One of the things to note is that a 6 week abortion is basically within two weeks of missing a period.
A pregnancy test's result is based off the last period you have had by default, which makes it very hard for a lot of women, especially younger ones to fit in that 6 week timeframe (by the time you're a day late you're officially 4 weeks pregnant), as many will have quite irregular ones especially from memory if you're young, have certain health issues, on certain medications, or simply in some cases athletic..
So effectively a 6 week limit is a ban to most intents and purposes as it means you have to both have a regular menstrual cycle, and take a test within a day or two of being "late" (or better yet, do one every day), then if you're getting the pill from your doctor, get an appointment with them and hope they'll prescribe it within the next week or so, or if you have to get it by mail, hope that it arrives quickly.
It's worth noting that most of these abortion laws that have been proposed/put onto the statute books are more severe than they were pre Roe vs Wade, and that the "Christian right" churches in the South IIRC changed their definition of when a baby got a soul about 6 years after that decision as part of their campaign to ban abortions*.

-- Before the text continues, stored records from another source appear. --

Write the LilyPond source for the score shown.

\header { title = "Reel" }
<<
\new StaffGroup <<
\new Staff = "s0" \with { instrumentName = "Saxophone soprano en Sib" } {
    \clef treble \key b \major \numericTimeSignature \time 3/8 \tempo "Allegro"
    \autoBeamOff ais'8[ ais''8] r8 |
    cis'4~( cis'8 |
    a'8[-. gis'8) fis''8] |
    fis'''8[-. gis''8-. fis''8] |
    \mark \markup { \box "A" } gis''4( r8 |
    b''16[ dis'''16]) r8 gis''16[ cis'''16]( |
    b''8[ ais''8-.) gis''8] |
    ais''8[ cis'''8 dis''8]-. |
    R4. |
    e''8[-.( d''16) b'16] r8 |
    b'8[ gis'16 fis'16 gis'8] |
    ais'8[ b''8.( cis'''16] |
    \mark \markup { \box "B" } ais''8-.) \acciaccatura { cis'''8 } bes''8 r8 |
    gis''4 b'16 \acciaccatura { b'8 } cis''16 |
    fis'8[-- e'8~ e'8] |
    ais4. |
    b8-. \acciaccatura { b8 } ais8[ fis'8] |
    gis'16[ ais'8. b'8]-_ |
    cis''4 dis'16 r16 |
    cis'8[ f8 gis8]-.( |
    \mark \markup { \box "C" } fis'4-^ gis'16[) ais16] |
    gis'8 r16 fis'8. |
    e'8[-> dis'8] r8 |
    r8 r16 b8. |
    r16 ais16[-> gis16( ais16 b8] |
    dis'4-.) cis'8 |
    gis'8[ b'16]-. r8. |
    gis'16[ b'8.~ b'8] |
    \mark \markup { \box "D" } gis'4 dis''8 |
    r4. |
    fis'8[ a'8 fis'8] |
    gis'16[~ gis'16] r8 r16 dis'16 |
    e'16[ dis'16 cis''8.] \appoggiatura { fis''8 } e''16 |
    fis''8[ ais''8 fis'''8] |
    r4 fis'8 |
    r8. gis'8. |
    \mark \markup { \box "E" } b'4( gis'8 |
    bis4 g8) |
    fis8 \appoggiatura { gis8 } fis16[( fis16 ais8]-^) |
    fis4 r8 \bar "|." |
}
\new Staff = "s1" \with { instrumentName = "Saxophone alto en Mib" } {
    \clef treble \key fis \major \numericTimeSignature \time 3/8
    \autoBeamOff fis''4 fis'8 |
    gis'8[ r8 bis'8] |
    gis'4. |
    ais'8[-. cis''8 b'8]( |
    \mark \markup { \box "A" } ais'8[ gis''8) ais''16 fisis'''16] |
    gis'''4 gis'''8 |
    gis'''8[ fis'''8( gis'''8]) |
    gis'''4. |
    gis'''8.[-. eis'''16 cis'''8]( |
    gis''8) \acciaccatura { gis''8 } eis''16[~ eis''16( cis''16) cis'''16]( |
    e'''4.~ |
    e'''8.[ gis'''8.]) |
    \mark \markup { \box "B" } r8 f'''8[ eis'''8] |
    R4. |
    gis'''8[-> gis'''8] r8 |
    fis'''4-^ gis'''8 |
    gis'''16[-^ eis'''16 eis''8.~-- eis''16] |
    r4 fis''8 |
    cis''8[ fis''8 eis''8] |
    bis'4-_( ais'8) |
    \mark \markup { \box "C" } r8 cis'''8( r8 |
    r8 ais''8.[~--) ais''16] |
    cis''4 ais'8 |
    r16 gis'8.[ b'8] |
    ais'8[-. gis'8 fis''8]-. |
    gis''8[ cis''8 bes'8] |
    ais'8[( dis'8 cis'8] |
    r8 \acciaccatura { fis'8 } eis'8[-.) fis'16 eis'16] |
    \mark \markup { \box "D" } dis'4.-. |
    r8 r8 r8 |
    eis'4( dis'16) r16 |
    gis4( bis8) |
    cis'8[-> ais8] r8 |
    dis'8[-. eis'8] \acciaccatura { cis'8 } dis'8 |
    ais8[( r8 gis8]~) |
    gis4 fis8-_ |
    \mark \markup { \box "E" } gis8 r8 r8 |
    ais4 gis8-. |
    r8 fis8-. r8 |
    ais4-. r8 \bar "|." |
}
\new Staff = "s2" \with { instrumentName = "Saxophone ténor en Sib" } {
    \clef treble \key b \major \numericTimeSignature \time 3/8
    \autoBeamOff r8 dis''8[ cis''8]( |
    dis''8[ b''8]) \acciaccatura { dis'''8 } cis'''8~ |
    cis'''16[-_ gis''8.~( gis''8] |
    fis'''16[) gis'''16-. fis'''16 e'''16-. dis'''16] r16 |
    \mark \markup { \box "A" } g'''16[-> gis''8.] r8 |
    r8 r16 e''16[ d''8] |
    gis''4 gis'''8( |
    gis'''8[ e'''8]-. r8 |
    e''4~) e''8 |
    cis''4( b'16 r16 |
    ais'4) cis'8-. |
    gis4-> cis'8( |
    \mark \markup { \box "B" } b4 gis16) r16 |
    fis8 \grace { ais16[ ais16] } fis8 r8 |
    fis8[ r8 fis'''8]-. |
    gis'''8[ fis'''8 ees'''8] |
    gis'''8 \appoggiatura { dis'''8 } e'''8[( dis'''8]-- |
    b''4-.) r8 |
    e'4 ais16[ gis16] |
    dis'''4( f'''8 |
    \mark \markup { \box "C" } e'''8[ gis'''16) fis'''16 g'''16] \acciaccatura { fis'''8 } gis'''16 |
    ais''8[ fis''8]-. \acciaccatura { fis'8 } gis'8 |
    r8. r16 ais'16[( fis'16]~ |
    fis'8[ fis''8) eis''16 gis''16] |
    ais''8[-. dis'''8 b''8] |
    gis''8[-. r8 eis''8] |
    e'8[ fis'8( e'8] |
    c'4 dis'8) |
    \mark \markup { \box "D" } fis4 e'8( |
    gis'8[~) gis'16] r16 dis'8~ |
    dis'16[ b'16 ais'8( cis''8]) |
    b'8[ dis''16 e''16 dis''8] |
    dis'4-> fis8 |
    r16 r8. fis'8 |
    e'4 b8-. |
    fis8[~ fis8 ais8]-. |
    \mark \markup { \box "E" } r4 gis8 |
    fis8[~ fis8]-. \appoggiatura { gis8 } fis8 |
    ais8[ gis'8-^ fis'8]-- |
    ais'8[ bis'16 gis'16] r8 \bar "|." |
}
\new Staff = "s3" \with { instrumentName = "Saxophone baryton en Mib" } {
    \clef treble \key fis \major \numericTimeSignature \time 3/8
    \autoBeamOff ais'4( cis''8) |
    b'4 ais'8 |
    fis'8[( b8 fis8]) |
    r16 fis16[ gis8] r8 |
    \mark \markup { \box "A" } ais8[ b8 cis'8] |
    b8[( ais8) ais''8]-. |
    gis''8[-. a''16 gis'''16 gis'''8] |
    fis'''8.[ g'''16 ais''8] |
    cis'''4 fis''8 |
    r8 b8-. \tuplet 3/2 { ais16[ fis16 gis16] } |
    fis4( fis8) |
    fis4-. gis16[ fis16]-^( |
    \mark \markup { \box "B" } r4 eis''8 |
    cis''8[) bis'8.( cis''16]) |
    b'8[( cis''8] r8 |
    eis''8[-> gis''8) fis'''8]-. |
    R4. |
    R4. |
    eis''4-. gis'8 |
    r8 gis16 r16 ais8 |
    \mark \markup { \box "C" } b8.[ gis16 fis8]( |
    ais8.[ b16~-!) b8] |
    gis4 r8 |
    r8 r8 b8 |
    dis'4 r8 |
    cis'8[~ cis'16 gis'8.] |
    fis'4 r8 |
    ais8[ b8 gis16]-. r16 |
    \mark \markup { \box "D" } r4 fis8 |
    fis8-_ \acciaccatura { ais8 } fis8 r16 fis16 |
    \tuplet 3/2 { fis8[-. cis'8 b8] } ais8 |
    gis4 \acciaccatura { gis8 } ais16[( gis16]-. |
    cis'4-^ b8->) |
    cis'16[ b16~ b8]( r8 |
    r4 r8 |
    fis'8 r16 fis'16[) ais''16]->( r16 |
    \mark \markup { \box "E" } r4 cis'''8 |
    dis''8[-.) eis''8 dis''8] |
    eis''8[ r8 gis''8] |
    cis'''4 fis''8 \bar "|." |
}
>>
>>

The Missouri one was at first specifically going to ban an abortion in the case of an ectopic pregnancy, it only got changed when pretty much everyone with a clue about pregnancies and complications basically screamed "you're nuts"**, so instead they changed it so that "abortions" are banned until the woman's life is immediate danger - so with an ectopic pregnancy that apparently means wait until the woman is bleeding out into her belly, then get two doctors who must not be from the same "providing network" (to avoid collusion) to agree that it's needed. In the meantime the woman is dying and even if she survives is likely to have far more issues every carrying a baby to term in the future due to the damage being done. What should be a simple, safe procedure becomes a major trauma event requiring critical care measures and potentially lots of blood transfusions as it will have to be left until the patient is going into shock/crashing from blood loss to comply with the law sufficiently to avoid some ambitious Republican DA from pressing charges on the doctors.
Basically it's "*** women, they're expendable".
*And I've said it before, this is purely a Evangelical/Right Wing Christian belief in the US, it utterly ignores the fact that it's not popular with most of the population, and that it completely poops all over the fact that both Islam and Jewish faith/law puts the needs of the mother first, in the case of the Torah it's an explicit requirement that you protect the mother and obey her will in the matter (something they settled somewhere over a thousand years ago). Apparently a number of Jewish groups are probably going to be pushing legal challenges to the bans based on the fact that it's suppressing their religious beliefs, not that that will do any good, as the current US supreme court is all about Religious Freedom but only when it applies to the the one they follow and think the US should force everyone else to do the same.
**I can't remember the figures, but something like 1% of pregnancies result in an ectopic pregnancy and are usually only discovered at the first ultrasound, which is usually after the first 6 weeks.